HOLSTEINISCHER COURIER
Angelika Beer tritt für die Piraten an
Stammtisch bei den Piraten: Jochen und Thea Behrens (vorne) diskutieren mit Angelika Beer und Peter Matthiesen. Foto: Carstens
Neumünster. Mit den Piraten macht sich eine neue Partei Hoffnungen auf den Einzug in den Kieler Landtag. Falls der Ende 2007 gegründete Landesverband auch nur annähernd so gut abschneidet wie ihre Parteifreunde in Berlin - dort "enterten" die Piraten mit 9 Prozent der Wählerstimmen den Senat -, dürfte es ein politisches Comeback von Angelika Beer (54) geben. Die prominente Ex-Grüne, ehemalige Bundestagsabgordnete, ehemalige Staatssekretärin im Verteidigungsministerium, ehemalige Europa-Abgeordnete und zwei Jahre lang auch Bundesvorsitzende ihrer Partei, kandidiert auf Platz 6 der Landesliste. Sie ist quasi die oberste Piraten-Frau im Lande.
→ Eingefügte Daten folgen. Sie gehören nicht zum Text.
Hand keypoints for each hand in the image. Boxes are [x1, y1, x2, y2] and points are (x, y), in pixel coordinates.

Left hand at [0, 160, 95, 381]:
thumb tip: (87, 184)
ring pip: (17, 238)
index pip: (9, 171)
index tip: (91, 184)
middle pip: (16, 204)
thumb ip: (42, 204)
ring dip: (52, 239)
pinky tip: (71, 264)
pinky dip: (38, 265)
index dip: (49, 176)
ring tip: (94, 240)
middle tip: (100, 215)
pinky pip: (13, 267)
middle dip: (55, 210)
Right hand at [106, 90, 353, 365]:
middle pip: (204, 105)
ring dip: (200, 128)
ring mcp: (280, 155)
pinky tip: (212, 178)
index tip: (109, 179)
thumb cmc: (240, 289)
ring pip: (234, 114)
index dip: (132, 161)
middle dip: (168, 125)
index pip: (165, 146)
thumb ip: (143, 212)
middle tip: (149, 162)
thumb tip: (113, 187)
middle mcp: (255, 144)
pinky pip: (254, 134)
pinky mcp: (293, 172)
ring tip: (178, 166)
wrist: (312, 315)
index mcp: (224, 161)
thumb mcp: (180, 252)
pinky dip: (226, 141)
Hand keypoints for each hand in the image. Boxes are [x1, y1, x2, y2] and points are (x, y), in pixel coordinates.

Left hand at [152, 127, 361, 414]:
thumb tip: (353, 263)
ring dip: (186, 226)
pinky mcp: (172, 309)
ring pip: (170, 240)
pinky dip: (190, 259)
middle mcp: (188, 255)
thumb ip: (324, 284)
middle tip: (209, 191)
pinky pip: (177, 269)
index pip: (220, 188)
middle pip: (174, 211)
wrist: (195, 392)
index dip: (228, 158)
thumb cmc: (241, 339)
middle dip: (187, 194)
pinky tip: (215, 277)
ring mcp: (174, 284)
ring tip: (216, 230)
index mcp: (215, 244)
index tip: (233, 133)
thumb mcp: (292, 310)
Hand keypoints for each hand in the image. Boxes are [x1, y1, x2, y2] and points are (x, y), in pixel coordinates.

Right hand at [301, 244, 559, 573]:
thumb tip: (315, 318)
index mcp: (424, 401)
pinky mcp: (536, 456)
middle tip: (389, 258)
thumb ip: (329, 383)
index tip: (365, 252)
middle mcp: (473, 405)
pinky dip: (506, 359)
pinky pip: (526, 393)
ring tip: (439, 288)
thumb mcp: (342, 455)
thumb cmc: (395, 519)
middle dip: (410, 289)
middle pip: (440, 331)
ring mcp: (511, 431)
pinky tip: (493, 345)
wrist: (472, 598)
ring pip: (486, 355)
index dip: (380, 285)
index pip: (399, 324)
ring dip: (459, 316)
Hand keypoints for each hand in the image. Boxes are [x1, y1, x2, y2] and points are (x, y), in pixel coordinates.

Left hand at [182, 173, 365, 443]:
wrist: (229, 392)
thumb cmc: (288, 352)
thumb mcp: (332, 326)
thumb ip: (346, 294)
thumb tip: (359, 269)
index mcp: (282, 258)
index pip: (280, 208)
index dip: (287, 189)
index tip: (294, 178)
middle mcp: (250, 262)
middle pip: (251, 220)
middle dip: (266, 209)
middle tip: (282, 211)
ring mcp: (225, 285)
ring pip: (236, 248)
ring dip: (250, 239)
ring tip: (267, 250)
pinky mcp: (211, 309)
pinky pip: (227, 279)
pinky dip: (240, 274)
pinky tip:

"Ich habe mich nicht danach gedrängt", erklärte Angelika Beer beim jüngsten Piraten-Stammtisch. "Es hat sich einfach so ergeben." An der neuen Partei fasziniert sie "ein ganz anderes Politikverständnis". Sie möchte das verkrustete Schubladendenken aufbrechen, spricht sich für mehr Transparenz aus und gegen das "Prinzip der Geheimhaltung", das der modernen Wissensgesellschaft zuwiderlaufe. Für den Landesparteitag, der am Sonntag im Kiek In stattfindet, hat Angelika Beer einen Antrag eingebracht, der sich mit Bürgerrechten und der Stärkung der Demokratie beschäftigt. "Wir arbeiten fließend am Wahlprogramm weiter. Das dauert piratisch eben sehr lange", erklärt die Piratin mit der grünen Geschichte.
Überhaupt ist Neumünster einer der Stützpunkte der Piratenpartei. So kandidiert mit Wolfgang Dudda ein Neumünsteraner - der jetzt allerdings in Kiel wohnt - sogar auf Platz 2 der Landesliste.
Angezogen vom Politikstil der Piraten fühlen sich etwa Jochen Behrens (47) und seine Tochter Thea (19) aus Aukrug. Vater Behrens ärgert sich "über die zunehmende Überwachung der Bürger und die Aushöhlung des Grundgesetzes". Für ihn ist es auch eine rein akademische Diskussion, ob die Piraten den Sprung in den Landtag schaffen oder nicht; er räumt dem Prozess der öffentlichen Debatte sowieso den Vorrang ein. Seine Tochter Thea sieht es ähnlich: "Die anderen Parteien sind stark eingefahren. Es bewegt sich nichts mehr."
Ex-Soldat Peter Matthiesen (65) ist nach eigenen Angaben noch nie Mitglied einer Partei gewesen. "Und das wird auch so bleiben", sagt er. Doch er sieht, dass seine Ehefrau Angelika Beer "wieder Spaß an der Politik hat". Das könnte da ran liegen, dass die Piraten "nicht nur in Schwarz-Weiß reden, sondern auch Grautöne kennen", wie Matthiesen sagt.